PLFSS : les jeux sont (presque) faits

PLFSS : les jeux sont (presque) faits

L’assurance-maladie a fait connaitre son plan d’économies de 2,5 milliards d’euros pour 2014. Le gouvernement a mis l’été à profit pour préparer ses scénarii, dont une hausse de la CSG. En attendant, les pharmaciens, qui voient une officine fermer tous les trois jours, s’inquiètent pour leur avenir. Les patients ont de leur côté placé les dépassements d’honoraires dans la ligne de mire de leur Observatoire Citoyen.

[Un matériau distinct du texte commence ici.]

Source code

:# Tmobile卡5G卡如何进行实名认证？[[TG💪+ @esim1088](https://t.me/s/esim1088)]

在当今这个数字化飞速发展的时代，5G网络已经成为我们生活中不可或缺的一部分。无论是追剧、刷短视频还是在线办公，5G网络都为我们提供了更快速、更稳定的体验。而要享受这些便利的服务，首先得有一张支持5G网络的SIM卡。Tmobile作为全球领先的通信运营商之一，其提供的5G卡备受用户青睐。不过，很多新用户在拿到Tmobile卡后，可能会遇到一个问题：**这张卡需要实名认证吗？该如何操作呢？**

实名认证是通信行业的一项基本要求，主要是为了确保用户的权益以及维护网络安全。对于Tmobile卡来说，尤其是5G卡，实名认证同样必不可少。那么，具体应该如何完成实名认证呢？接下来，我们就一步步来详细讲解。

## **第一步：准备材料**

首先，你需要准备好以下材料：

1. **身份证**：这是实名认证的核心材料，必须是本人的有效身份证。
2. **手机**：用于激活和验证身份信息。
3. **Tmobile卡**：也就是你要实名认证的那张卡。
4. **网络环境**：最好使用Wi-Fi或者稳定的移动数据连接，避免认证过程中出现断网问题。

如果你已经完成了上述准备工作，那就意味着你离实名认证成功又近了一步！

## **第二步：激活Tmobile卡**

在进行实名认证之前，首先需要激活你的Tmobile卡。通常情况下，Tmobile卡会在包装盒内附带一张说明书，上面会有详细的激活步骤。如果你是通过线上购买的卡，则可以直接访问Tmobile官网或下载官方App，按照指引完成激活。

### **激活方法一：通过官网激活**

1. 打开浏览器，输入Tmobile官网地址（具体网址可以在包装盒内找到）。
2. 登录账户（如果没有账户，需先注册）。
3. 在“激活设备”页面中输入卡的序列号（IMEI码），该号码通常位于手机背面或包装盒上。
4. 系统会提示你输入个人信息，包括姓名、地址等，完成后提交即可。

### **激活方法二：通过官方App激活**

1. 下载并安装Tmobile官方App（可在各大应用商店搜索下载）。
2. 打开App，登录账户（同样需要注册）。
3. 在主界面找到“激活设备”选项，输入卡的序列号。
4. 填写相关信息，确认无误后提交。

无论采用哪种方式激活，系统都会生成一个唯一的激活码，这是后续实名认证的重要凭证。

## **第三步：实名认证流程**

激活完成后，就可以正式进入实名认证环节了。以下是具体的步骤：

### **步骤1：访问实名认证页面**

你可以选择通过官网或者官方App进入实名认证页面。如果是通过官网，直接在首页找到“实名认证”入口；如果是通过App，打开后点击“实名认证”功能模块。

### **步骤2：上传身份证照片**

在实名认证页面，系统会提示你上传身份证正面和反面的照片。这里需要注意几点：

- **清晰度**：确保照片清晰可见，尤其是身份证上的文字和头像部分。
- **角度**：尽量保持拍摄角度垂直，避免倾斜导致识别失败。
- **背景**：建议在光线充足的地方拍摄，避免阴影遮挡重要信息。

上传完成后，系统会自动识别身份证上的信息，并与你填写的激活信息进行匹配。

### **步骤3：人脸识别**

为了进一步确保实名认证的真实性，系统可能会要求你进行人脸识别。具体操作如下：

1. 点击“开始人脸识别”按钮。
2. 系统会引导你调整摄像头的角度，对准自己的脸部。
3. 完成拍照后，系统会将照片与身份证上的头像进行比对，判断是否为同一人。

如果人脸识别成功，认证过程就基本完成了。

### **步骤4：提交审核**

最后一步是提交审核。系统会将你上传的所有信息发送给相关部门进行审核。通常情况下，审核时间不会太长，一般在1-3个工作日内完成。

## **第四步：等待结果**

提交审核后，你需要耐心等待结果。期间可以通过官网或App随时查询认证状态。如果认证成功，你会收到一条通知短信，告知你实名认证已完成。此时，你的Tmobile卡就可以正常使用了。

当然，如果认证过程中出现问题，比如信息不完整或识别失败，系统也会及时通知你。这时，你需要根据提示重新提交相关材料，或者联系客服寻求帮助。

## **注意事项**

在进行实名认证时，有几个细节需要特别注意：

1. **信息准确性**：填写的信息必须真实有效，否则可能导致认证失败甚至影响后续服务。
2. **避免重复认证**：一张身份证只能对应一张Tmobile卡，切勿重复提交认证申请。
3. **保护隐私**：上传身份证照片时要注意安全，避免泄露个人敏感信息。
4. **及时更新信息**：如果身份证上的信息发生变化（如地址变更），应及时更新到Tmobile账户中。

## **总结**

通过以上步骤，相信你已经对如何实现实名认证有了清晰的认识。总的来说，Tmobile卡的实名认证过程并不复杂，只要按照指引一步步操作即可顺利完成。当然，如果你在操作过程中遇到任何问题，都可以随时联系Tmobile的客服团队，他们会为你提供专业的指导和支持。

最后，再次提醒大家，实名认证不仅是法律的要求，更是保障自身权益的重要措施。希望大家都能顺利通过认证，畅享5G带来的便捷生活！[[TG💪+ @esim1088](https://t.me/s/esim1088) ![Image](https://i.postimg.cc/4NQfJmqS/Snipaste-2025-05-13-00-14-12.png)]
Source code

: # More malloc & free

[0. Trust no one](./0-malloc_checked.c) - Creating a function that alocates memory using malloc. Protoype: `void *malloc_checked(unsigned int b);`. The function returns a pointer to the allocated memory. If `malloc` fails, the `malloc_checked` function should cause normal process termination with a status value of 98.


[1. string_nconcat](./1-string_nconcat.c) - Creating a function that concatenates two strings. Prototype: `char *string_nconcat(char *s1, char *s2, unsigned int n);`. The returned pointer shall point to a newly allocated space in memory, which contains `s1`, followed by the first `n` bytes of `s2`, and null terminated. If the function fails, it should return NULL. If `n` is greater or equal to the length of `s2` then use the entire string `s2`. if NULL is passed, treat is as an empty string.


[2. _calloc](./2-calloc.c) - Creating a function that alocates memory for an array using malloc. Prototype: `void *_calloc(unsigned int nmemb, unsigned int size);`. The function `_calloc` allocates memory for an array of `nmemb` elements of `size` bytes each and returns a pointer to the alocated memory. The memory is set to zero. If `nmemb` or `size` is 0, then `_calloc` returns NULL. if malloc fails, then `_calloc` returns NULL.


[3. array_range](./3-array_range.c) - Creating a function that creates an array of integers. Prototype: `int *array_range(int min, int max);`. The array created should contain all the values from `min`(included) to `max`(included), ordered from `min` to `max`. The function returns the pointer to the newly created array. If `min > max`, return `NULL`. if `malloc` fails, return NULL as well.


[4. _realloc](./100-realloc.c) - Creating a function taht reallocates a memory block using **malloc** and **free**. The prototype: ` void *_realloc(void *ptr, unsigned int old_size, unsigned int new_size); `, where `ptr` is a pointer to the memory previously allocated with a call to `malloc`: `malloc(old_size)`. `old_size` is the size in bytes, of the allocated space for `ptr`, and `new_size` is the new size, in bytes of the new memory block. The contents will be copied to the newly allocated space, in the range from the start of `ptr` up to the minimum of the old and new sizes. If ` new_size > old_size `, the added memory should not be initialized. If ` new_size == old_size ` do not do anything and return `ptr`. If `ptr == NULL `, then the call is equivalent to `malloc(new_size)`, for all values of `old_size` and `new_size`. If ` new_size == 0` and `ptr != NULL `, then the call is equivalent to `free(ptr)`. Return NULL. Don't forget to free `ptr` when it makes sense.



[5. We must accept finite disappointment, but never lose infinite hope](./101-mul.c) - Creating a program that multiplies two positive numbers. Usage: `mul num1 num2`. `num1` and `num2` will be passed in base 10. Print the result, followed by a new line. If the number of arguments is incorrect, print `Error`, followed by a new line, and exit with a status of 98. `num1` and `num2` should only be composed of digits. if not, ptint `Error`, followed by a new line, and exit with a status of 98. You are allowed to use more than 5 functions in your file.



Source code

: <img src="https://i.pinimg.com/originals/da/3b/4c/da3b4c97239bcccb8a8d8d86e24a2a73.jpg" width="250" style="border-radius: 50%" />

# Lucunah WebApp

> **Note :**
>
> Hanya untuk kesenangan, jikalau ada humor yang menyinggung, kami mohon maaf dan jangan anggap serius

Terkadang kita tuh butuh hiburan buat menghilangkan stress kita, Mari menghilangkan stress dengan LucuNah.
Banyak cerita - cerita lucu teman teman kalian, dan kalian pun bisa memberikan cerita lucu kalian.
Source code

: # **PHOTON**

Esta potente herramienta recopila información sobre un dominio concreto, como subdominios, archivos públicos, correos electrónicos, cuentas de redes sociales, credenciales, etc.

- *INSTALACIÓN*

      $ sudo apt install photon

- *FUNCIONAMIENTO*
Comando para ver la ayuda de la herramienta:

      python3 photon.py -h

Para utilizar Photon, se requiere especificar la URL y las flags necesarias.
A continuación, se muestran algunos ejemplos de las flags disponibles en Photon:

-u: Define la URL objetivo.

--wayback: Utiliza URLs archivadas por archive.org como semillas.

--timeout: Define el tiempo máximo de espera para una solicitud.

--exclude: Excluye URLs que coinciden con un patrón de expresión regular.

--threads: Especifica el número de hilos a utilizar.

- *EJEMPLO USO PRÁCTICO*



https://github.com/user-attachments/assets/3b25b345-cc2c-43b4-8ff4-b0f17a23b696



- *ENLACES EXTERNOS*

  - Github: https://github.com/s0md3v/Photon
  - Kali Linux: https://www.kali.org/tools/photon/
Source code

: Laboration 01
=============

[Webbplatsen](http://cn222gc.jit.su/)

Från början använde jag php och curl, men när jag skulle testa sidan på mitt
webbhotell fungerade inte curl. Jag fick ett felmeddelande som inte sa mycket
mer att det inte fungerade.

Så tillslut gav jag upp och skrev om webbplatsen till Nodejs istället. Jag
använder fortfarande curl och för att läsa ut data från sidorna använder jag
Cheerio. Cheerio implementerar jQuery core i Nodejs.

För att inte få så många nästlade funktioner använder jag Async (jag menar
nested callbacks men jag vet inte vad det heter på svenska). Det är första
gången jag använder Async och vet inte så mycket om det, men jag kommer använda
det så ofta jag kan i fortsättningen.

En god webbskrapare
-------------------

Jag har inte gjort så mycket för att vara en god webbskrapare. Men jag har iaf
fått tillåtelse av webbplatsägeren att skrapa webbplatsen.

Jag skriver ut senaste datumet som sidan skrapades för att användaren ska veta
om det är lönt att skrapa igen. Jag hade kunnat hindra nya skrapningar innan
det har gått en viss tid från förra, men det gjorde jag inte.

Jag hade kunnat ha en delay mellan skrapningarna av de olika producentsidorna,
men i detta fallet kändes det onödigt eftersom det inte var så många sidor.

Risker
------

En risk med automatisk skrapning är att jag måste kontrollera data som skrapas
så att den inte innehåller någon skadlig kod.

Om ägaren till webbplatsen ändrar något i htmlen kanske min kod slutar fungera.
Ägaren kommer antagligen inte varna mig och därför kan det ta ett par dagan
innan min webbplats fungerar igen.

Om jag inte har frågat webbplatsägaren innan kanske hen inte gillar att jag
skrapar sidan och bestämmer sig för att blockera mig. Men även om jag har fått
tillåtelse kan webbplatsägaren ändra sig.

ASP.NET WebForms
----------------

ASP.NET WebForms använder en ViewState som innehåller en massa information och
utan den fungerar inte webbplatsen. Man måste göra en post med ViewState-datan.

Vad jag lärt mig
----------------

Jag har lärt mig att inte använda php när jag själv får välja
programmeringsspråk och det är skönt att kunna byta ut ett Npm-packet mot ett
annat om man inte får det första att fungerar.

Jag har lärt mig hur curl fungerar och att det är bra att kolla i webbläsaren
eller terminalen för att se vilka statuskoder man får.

Le traditionnel exercice de préparation du Projet de loi de financement de la Sécu (PLFSS) pour 2014 a déjà donné lieu à toute une série d’hypothèses. Quelques unes devraient être confirmées dans les semaines qui viennent. Première d’entre-elles : il faudra réduire la voilure et faire des économies. L’Objectif national des dépenses de l’assurance-maladie (ONDAM) devrait être revu à la baisse (1), après les légères augmentations accordées ces trois dernières années. De 2,7 % arrêté pour 2013, il devrait chuter l’an prochain à 2,5, voire 2,4 %, pour tenter de ramener le déficit de la branche maladie sous la barre des 5 milliards d’euros, un seuil qui sera dépassé cette année. Car le principal absent des débats, la croissance économique, ne permettra sans doute pas de voir la masse salariale d’atteindre la progression de + 4 % que lui ont par avance fixé les économistes de Bercy pour 2014. Et donc de faire entrer les recettes en cotisations nécessaires pour amorcer le rééquilibrage des comptes.
Par avance, l’assurance-maladie a donné sa feuille de route pour 2014. Au sein d’un rapport de 242 pages (2), elle détaille par le menu pas moins de 27 propositions de nature à diminuer la facture des dépenses de santé prodiguées aux Français. Ce catalogue de gisements d’économies vise également à contenir un ONDAM à 2,4 % – alors que son évolution « tendancielle » est donnée à + 3,8 % – et de diminuer à cet effet la note globale des dépenses remboursées de quelque 2,48 milliards d’euros. Dans ce dernier registre, les industriels du médicament et du dispositif médical seront les premiers contributeurs (respectivement 750 millions et 150 millions de baisses de prix et de tarifs), mais également certains spécialistes dont les tarifs médicaux seront abaissés (150 millions pour l’imagerie et la biologie). A ce tableau s’ajoute les économies attendues d’une meilleure maîtrise des prescriptions (600 millions attendus), d’une plus grande pertinence des actes (40 millions) ou encore d’un meilleur usage du système de santé (50 millions). L’hôpital (420 millions demandés), le secteur médico-social (170 millions attendus) participeront également aux économies et les caisses maladie accentueront la lutte contre la fraude et les abus (75 millions). Ce « plan d’économies » substantiel devrait faire l’objet d’arbitrages lors des débats relatifs au PLFSS et l’on imaginera aisément que les différents lobbys feront flèche de tous bois pour réduire leur contribution.
Ceinture et bretelle.
Côté recettes, le gouvernement aura également mis l’été à profit pour chercher de nouveaux « gisements ». Fin août, la CSG (83 milliards d’euros de recettes en 2009) semble à cet égard avoir ses préférences, avec une augmentation de cette dernière selon deux scénarii : une hausse à minima, de 0,2 à 0,3 % de CSG supplémentaire (2,4 à 3,6 milliards de recettes attendues) pour renflouer les caisses de retraite, ou une hausse plus significative, d’un demi point supplémentaire (6 milliards de recettes) pour boucher les autres trous de la Sécu dont celui de l’assurance-maladie. Il restera également à savoir si la Caisse d’amortissement de la dette sociale se verra transférer de nouvelles dettes (216 milliards ont déjà été repris par la CADES depuis 1996, dont 84 ont été amortis). Mais il faudra à cet effet allouer de nouvelles recettes à la Caisse, et donc augmenter une nouvelle fois les impôts. Seule certitude à la veille des débats parlementaires qui vont s’ouvrir à la rentrée : pour l’ensemble des Français, entreprises comprises, ce sera ceinture et bretelle, au moins tant que l’horizon économique ne se sera pas éclairci.

Jean-Jacques Cristofari

(1) cf. : http://www.securite-sociale.fr/IMG/pdf/brochure_lfss2013_en_chiffres.pdf
(2) « Améliorer la qualité du système de santé et maîtriser les dépenses : propositions de l’Assurance Maladie pour 2014 », 11 juillet 2013.